By: Emma Yuan
When people ask me what I do for a living, I usually don’t tell them I’m a piece of trash that scams people.
No, messenger of the gods sounds much more appealing.
Today had started out as it was supposed to. At least, for the first ten seconds. I woke up, always a bonus, got out of bed, then got dressed. Then, I felt their presence.
I lived a pretty routine life for ten years, ever since I ran away from home at the age of sixteen. People come to me, and I pretend I can read their mind. I pretend I can see the dead. I pretend to speak to them, to let them possess me so they can speak to them. I’ve spoken to grieving friends and family members, curious passersby, fanatics of the occult, pretty much every type of person. I’ve spoken for even more people, long since dead and gone. That’s the convenience of a world where magic is possible. People will believe anything if you sell it well enough.
If the spirits I imitated during my career ever noticed what I was doing, I’m sure they would have wanted to tear me to shreds
How I have been able to pull this off, you may wonder. Well, I create a waiting list. Even if you’re the first to come I will make it seem as though you’re not, and have you wait for around a week or so. I’ll go out and do my research, get to know you and who you may be looking for. Then when I’m done, I’ll take you off the waiting list.
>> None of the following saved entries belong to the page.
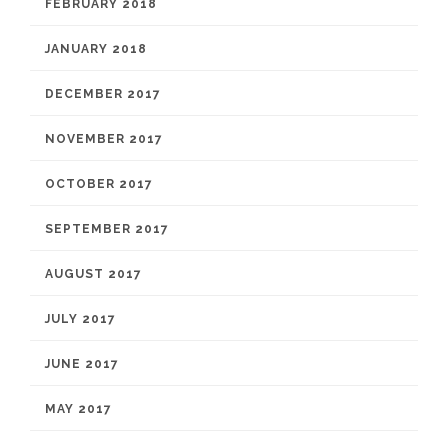
FEBRUARY 2018
JANUARY 2018
DECEMBER 2017
NOVEMBER 2017
OCTOBER 2017
SEPTEMBER 2017
AUGUST 2017
JULY 2017
JUNE 2017
MAY 2017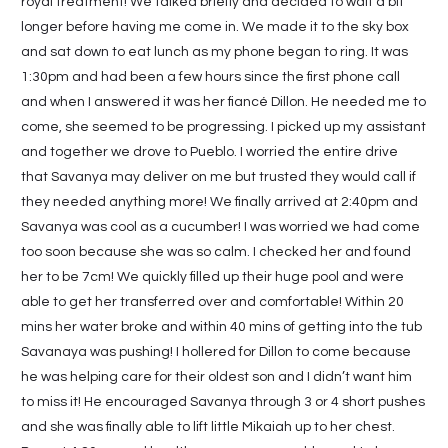
royal treatment! We talked briefly and decided to wait a bit
longer before having me come in. We made it to the sky box
and sat down to eat lunch as my phone began to ring. It was
1:30pm and had been a few hours since the first phone call
and when I answered it was her fiancé Dillon. He needed me to
come, she seemed to be progressing. I picked up my assistant
and together we drove to Pueblo. I worried the entire drive
that Savanya may deliver on me but trusted they would call if
they needed anything more! We finally arrived at 2:40pm and
Savanya was cool as a cucumber! I was worried we had come
too soon because she was so calm. I checked her and found
her to be 7cm! We quickly filled up their huge pool and were
able to get her transferred over and comfortable! Within 20
mins her water broke and within 40 mins of getting into the tub
Savanaya was pushing! I hollered for Dillon to come because
he was helping care for their oldest son and I didn’t want him
to miss it! He encouraged Savanya through 3 or 4 short pushes
and she was finally able to lift little Mikaiah up to her chest.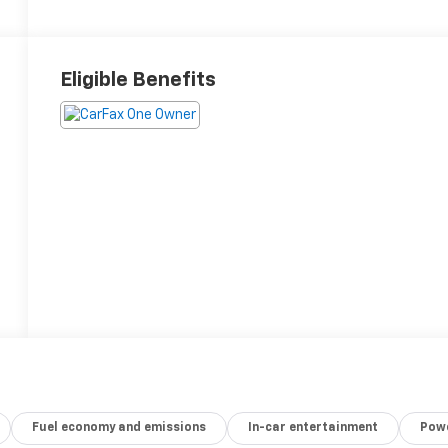
Eligible Benefits
Fuel economy and emissions
In-car entertainment
Powe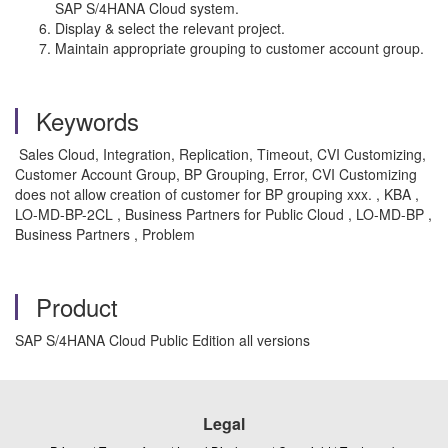
SAP S/4HANA Cloud system.
Display & select the relevant project.
Maintain appropriate grouping to customer account group.
Keywords
Sales Cloud, Integration, Replication, Timeout, CVI Customizing,
Customer Account Group, BP Grouping, Error, CVI Customizing
does not allow creation of customer for BP grouping xxx. , KBA ,
LO-MD-BP-2CL , Business Partners for Public Cloud , LO-MD-BP ,
Business Partners , Problem
Product
SAP S/4HANA Cloud Public Edition all versions
Legal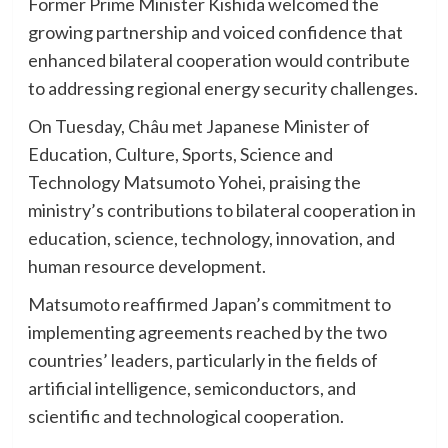
Former Prime Minister Kishida welcomed the
growing partnership and voiced confidence that
enhanced bilateral cooperation would contribute
to addressing regional energy security challenges.
On Tuesday, Châu met Japanese Minister of
Education, Culture, Sports, Science and
Technology Matsumoto Yohei, praising the
ministry’s contributions to bilateral cooperation in
education, science, technology, innovation, and
human resource development.
Matsumoto reaffirmed Japan’s commitment to
implementing agreements reached by the two
countries’ leaders, particularly in the fields of
artificial intelligence, semiconductors, and
scientific and technological cooperation.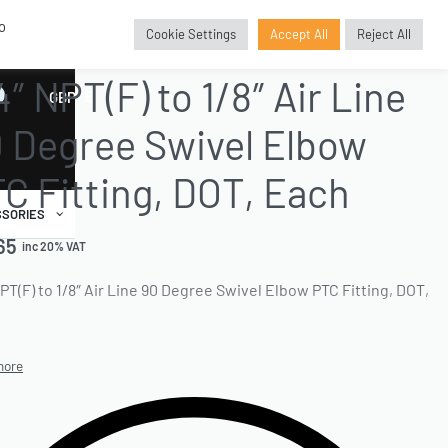
o
Cookie Settings
Accept All
Reject All
TTINGS
›
NPT FITTINGS
›
ELBOW SWIVEL FITTINGS
4″ NPT(F) to 1/8″ Air Line
GBP
£
 Degree Swivel Elbow
C Fitting, DOT, Each
SORIES
65
inc 20% VAT
NPT(F) to 1/8″ Air Line 90 Degree Swivel Elbow PTC Fitting, DOT,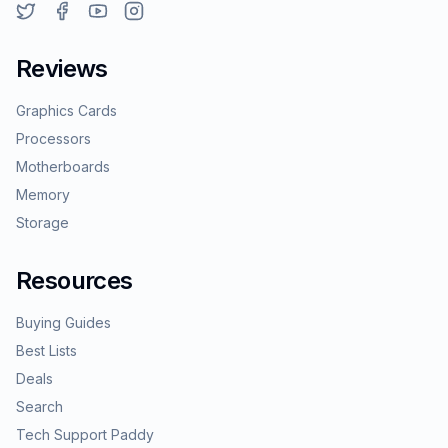
Reviews
Graphics Cards
Processors
Motherboards
Memory
Storage
Resources
Buying Guides
Best Lists
Deals
Search
Tech Support Paddy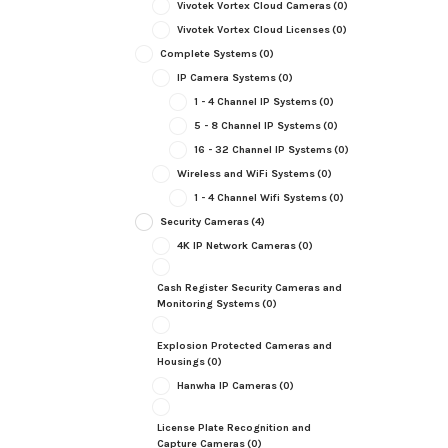
Vivotek Vortex Cloud Cameras
(0)
Vivotek Vortex Cloud Licenses
(0)
Complete Systems
(0)
IP Camera Systems
(0)
1 - 4 Channel IP Systems
(0)
5 - 8 Channel IP Systems
(0)
16 - 32 Channel IP Systems
(0)
Wireless and WiFi Systems
(0)
1 - 4 Channel Wifi Systems
(0)
Security Cameras
(4)
4K IP Network Cameras
(0)
Cash Register Security Cameras and
Monitoring Systems
(0)
Explosion Protected Cameras and
Housings
(0)
Hanwha IP Cameras
(0)
License Plate Recognition and
Capture Cameras
(0)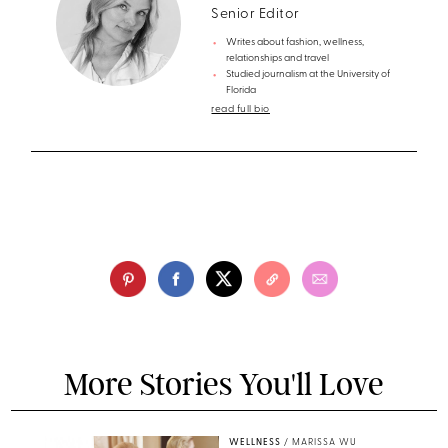
Senior Editor
Writes about fashion, wellness,
relationships and travel
Studied journalism at the University of
Florida
read full bio
More Stories You'll Love
WELLNESS
/
MARISSA WU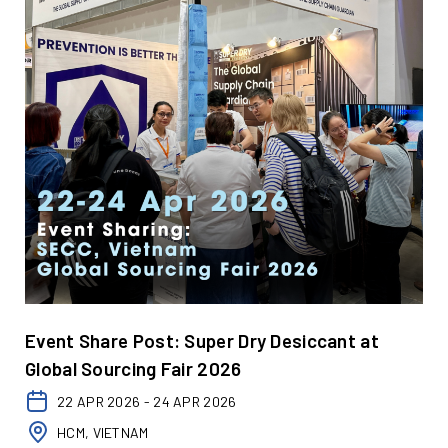
Event Share Post: Super Dry Desiccant at
Global Sourcing Fair 2026
22 APR 2026 - 24 APR 2026
HCM, VIETNAM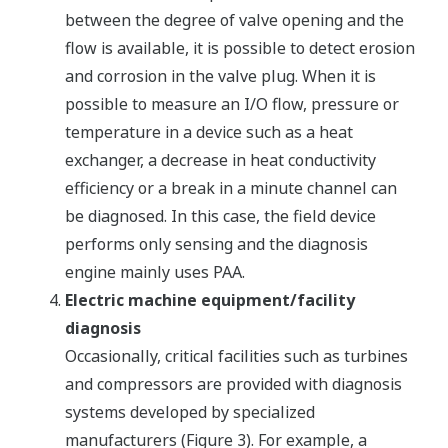
between the degree of valve opening and the
flow is available, it is possible to detect erosion
and corrosion in the valve plug. When it is
possible to measure an I/O flow, pressure or
temperature in a device such as a heat
exchanger, a decrease in heat conductivity
efficiency or a break in a minute channel can
be diagnosed. In this case, the field device
performs only sensing and the diagnosis
engine mainly uses PAA.
Electric machine equipment/facility
diagnosis
Occasionally, critical facilities such as turbines
and compressors are provided with diagnosis
systems developed by specialized
manufacturers (Figure 3). For example, a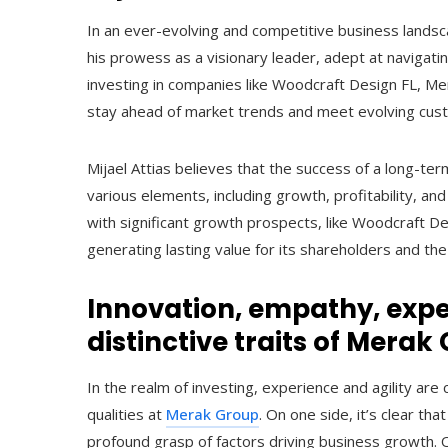
In an ever-evolving and competitive business landsca
his prowess as a visionary leader, adept at navigat
investing in companies like Woodcraft Design FL, Mera
stay ahead of market trends and meet evolving cus
Mijael Attias believes that the success of a long-te
various elements, including growth, profitability, an
with significant growth prospects, like Woodcraft De
generating lasting value for its shareholders and th
Innovation, empathy, exper
distinctive traits of Merak
In the realm of investing, experience and agility are 
qualities at
Merak Group
. On one side, it’s clear t
profound grasp of factors driving business growth. O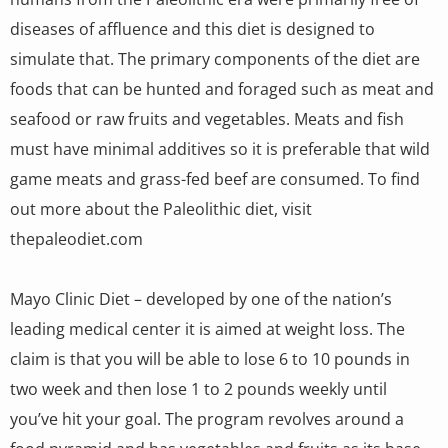
diseases of affluence and this diet is designed to
simulate that. The primary components of the diet are
foods that can be hunted and foraged such as meat and
seafood or raw fruits and vegetables. Meats and fish
must have minimal additives so it is preferable that wild
game meats and grass-fed beef are consumed. To find
out more about the Paleolithic diet, visit
thepaleodiet.com
Mayo Clinic Diet – developed by one of the nation’s
leading medical center it is aimed at weight loss. The
claim is that you will be able to lose 6 to 10 pounds in
two week and then lose 1 to 2 pounds weekly until
you’ve hit your goal. The program revolves around a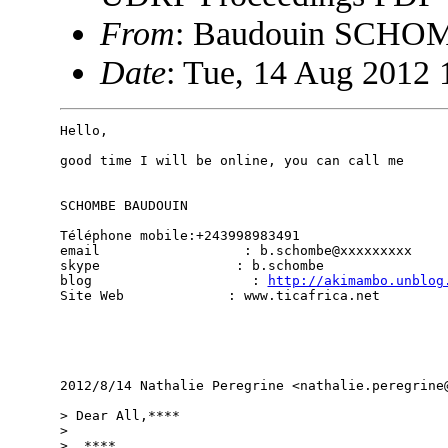
From
: Baudouin SCHO
Date
: Tue, 14 Aug 2012 
Hello,

good time I will be online, you can call me

SCHOMBE BAUDOUIN

Téléphone mobile:+243998983491

email                  : b.schombe@xxxxxxxxx

skype                 : b.schombe

blog                    : 
http://akimambo.unblog
Site Web             : www.ticafrica.net

2012/8/14 Nathalie Peregrine <nathalie.peregrine@
> Dear All,****

>

>  ****
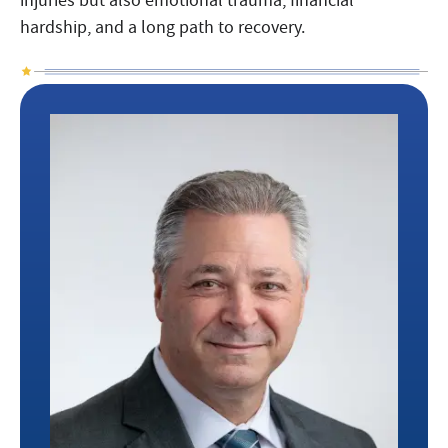
hardship, and a long path to recovery.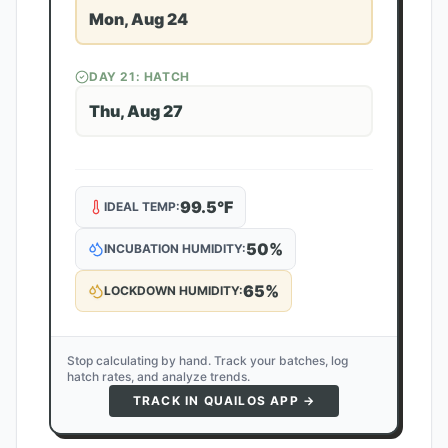
Mon, Aug 24
DAY
21
: HATCH
Thu, Aug 27
99.5
°F
IDEAL TEMP:
50
%
INCUBATION HUMIDITY:
65
%
LOCKDOWN HUMIDITY:
Stop calculating by hand. Track your batches, log
hatch rates, and analyze trends.
TRACK IN QUAILOS APP →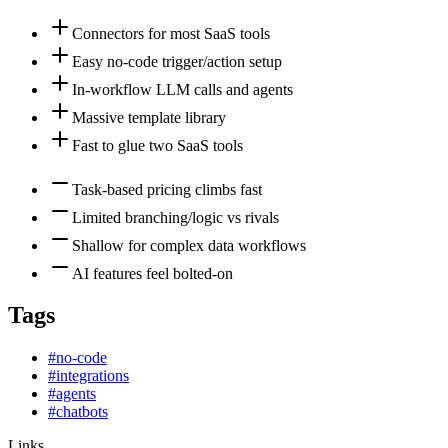
Connectors for most SaaS tools
Easy no-code trigger/action setup
In-workflow LLM calls and agents
Massive template library
Fast to glue two SaaS tools
Task-based pricing climbs fast
Limited branching/logic vs rivals
Shallow for complex data workflows
AI features feel bolted-on
Tags
#
no-code
#
integrations
#
agents
#
chatbots
Links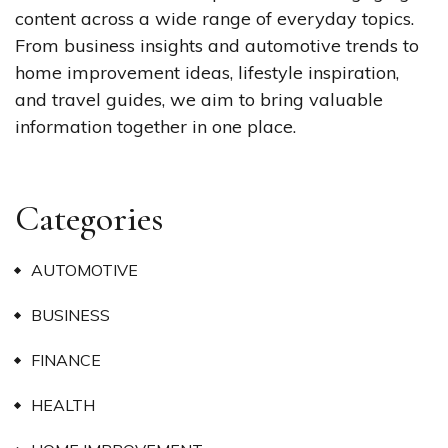
content across a wide range of everyday topics.
From business insights and automotive trends to
home improvement ideas, lifestyle inspiration,
and travel guides, we aim to bring valuable
information together in one place.
Categories
AUTOMOTIVE
BUSINESS
FINANCE
HEALTH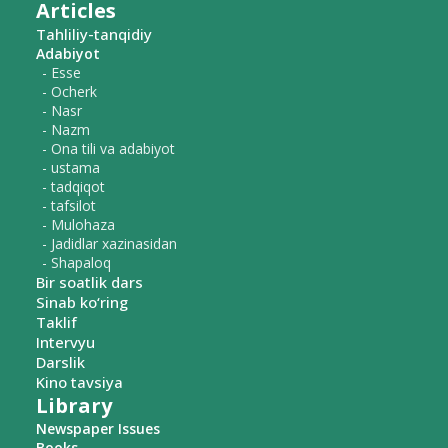
Articles
Tahliliy-tanqidiy
Adabiyot
- Esse
- Ocherk
- Nasr
- Nazm
- Ona tili va adabiyot
- ustama
- tadqiqot
- tafsilot
- Mulohaza
- Jadidlar xazinasidan
- Shapaloq
Bir soatlik dars
Sinab ko‘ring
Taklif
Intervyu
Darslik
Kino tavsiya
Library
Newspaper Issues
Books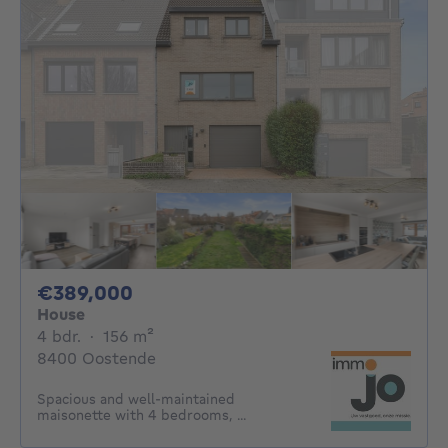
389000€
€389,000
House
4 bedrooms
square meters
4 bdr.
·
156
m²
8400 Oostende
Spacious and well-maintained
maisonette with 4 bedrooms, ...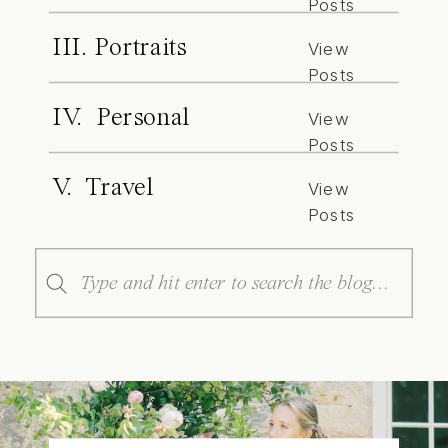
Posts
III. Portraits
View
Posts
IV. Personal
View
Posts
V. Travel
View
Posts
Search
for:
I always have to live on edge, in fear that someone will come along and end my decade-old scam. Sometimes, I end up meeting with people more skeptical about my work. But honestly, I’m not sure it would be any easier if my deception became the truth. I chose these powers because they were the easiest to fake, not because they were the ones I wanted most. I might actually go insane if I had to deal with my ghosts of the past. I’ve come out of some close shaves just barely unscathed before, but I manage, somehow.
I never really had a choice. Sounds a bit like I’m trying to excuse my actions with my tragic past, but rest assured I am fully aware that I’m a scumbag. My parents kind of made sure that every opportunity for success that came my way was passed off to someone else. Money I received was donated instantly. Gifts, food, scholarships, anything I could afford to give was taken away. And apparently a human could live off surprisingly little, if the only conditions were to not die. It was the ultimate selflessness, they told me. Kinda funny how I turned out so backwards. In the twenty-first century, the things I had to give up were considered necessities in order to make an honest living. With nothing invested in my future I had to turn to deceit to survive.
Customers know me as the Psychic. My name was the last thing I had to give up.
I lied a lot in this line of work. Aside from pretending to be a sort-of all seeing being, I had to blab through all sorts of loopholes to sell the story of why the vessel of some divine force was taking cash offerings.
I try to have morals, ridiculous as that sounds. Still way below the bare minimum though. I mean, I do what I can. I’ve never put anyone into debt. If someone couldn’t completely cover their visit, I would write it off under a certain sum. Make some excuse on the divinity having mercy on their poor soul so no one else tried to pull that kind of crap. Usually though, I would try to aim for people wealthy enough to blow their money in this fashion. I wasn’t always fortunate enough to find such people however. If I garnered too much traction more talented individuals would discover I was a fake.
I thought I’d continue with this cursed existence forever. I thought my greatest fear was being found out. I thought a lot of things.
Voices, thousands of them, layered like a malfunctioning record. Smoke entered my vision and I panicked, thinking there was a fire. That is, until I saw the shapes within the vapor—limbs, faces, everything. Fingers and teeth snagged through my clothes, foreign thoughts clouded my head. I dropped to my knees, clutching at my throat as I scrambled to find something to fend them off, but they remained unrelenting. It was so suffocating I felt as though I would drown.
Then, as I was gagging on my last breaths, they dispersed, and I was left alone.
I heaved, gulping up all the air my lungs could handle. My mind raced, desperately searching for answers on what had transpired. Reeling, I staggered to my feet, vision spinning and ears ringing. My hands found their hold on the edge of my vanity. My eyes adjusted, honing onto the poster taped to the mirror. Realization struck like lightning.
The poster was one of my advertisements for my psychic services. The voices, the visions, the ghosts, were all things I claimed to experience almost every hour of the day.
I was beginning to feel their presence again. The creepings of a headache, a chill down my spine. I could sense the echoes of voices I knew now contained thought. I was hearing people’s thoughts. I was seeing spirits. I could feel them reaching. Somehow, I could tell that this time, they wouldn’t leave me alone so easily.
My biggest lie had become my reality.
Slowly, I sank to my knees and started to sob.